→ What this task involves: Extract, unchanged, every line from the top of the material below through the line with "Автоматическая коробка передач", and no more.

Data for the task: Begin

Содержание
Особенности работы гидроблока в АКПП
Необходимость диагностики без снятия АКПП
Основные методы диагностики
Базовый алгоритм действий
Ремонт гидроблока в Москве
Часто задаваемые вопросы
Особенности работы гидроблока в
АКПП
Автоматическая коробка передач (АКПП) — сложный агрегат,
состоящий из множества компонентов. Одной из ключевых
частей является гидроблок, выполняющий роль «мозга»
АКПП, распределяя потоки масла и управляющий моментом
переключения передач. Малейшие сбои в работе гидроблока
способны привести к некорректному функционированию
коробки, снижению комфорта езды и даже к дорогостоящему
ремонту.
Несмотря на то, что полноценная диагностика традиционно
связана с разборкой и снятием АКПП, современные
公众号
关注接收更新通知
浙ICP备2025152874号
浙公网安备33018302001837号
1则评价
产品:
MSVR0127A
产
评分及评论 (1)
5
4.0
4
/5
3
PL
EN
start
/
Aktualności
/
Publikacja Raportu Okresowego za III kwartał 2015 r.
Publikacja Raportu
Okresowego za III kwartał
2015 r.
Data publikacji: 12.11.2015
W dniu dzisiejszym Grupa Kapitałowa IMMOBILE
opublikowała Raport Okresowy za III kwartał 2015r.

Data for the task: End

→ Answer to the exercise:
Содержание
Особенности работы гидроблока в АКПП
Необходимость диагностики без снятия АКПП
Основные методы диагностики
Базовый алгоритм действий
Ремонт гидроблока в Москве
Часто задаваемые вопросы
Особенности работы гидроблока в
АКПП
Автоматическая коробка передач (АКПП) — сложный агрегат,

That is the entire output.